■ What the task requires ■
Reproduce the listing below with every instance of "СМОТРИТЕ" switched to "ЧИТАЙТЕ", leaving all other text untouched.

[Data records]
Start of Block
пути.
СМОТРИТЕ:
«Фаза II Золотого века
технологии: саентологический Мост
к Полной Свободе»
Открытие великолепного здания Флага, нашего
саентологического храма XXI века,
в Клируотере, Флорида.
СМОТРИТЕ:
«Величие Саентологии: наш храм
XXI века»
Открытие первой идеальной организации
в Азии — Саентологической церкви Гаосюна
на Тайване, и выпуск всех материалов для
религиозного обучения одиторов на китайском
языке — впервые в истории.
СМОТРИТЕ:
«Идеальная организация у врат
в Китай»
End of Block
■ Exercise solution ■
пути.
ЧИТАЙТЕ:
«Фаза II Золотого века
технологии: саентологический Мост
к Полной Свободе»
Открытие великолепного здания Флага, нашего
саентологического храма XXI века,
в Клируотере, Флорида.
ЧИТАЙТЕ:
«Величие Саентологии: наш храм
XXI века»
Открытие первой идеальной организации
в Азии — Саентологической церкви Гаосюна
на Тайване, и выпуск всех материалов для
религиозного обучения одиторов на китайском
языке — впервые в истории.
ЧИТАЙТЕ:
«Идеальная организация у врат
в Китай»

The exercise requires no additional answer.